TASK INSTRUCTIONS :: Print every one of the lines below word for word, leaving out the pictures.

[MATERIAL PROVIDED Boundary: Start]

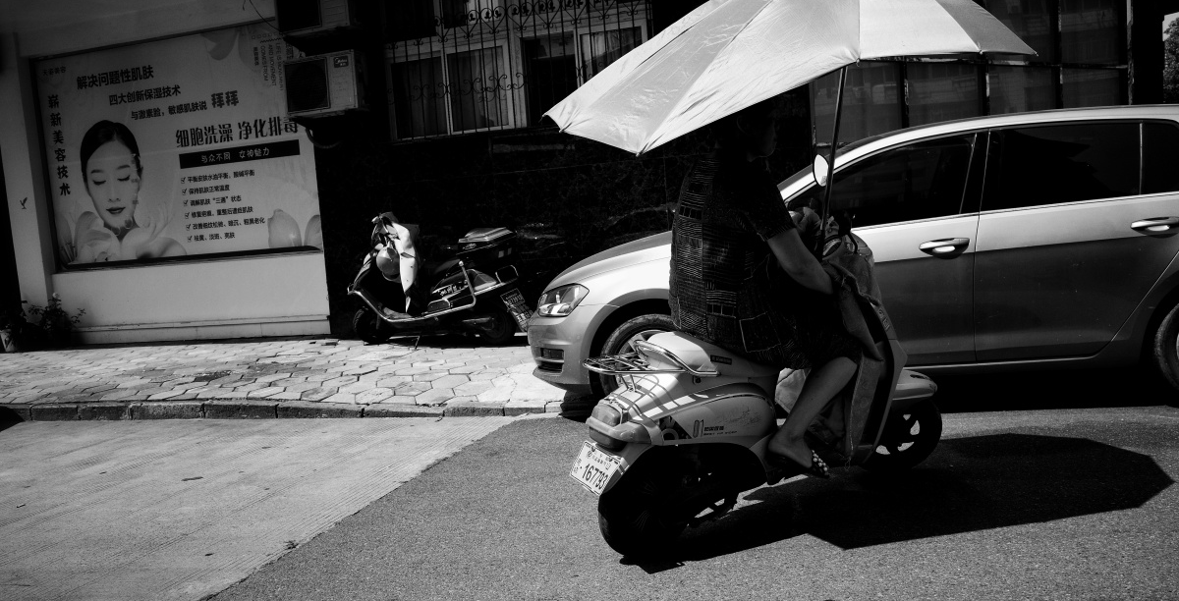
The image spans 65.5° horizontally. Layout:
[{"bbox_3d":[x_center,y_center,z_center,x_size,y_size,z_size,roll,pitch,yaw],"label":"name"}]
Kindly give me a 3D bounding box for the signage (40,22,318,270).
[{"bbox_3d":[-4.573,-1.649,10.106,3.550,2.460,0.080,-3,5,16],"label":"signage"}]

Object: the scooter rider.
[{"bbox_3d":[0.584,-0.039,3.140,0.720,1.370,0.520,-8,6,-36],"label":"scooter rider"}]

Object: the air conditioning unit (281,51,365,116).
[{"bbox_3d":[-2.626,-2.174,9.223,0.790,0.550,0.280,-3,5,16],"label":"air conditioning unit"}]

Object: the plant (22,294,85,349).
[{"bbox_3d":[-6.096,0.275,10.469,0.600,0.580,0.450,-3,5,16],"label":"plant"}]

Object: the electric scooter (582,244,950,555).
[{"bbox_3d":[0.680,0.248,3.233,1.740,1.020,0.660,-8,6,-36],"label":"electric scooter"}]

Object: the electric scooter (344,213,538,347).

[MATERIAL PROVIDED Boundary: End]

SOLUTION ::
The image spans 65.5° horizontally. Layout:
[{"bbox_3d":[x_center,y_center,z_center,x_size,y_size,z_size,roll,pitch,yaw],"label":"name"}]
Kindly give me a 3D bounding box for the signage (40,22,318,270).
[{"bbox_3d":[-4.573,-1.649,10.106,3.550,2.460,0.080,-3,5,16],"label":"signage"}]

Object: the scooter rider.
[{"bbox_3d":[0.584,-0.039,3.140,0.720,1.370,0.520,-8,6,-36],"label":"scooter rider"}]

Object: the air conditioning unit (281,51,365,116).
[{"bbox_3d":[-2.626,-2.174,9.223,0.790,0.550,0.280,-3,5,16],"label":"air conditioning unit"}]

Object: the plant (22,294,85,349).
[{"bbox_3d":[-6.096,0.275,10.469,0.600,0.580,0.450,-3,5,16],"label":"plant"}]

Object: the electric scooter (582,244,950,555).
[{"bbox_3d":[0.680,0.248,3.233,1.740,1.020,0.660,-8,6,-36],"label":"electric scooter"}]

Object: the electric scooter (344,213,538,347).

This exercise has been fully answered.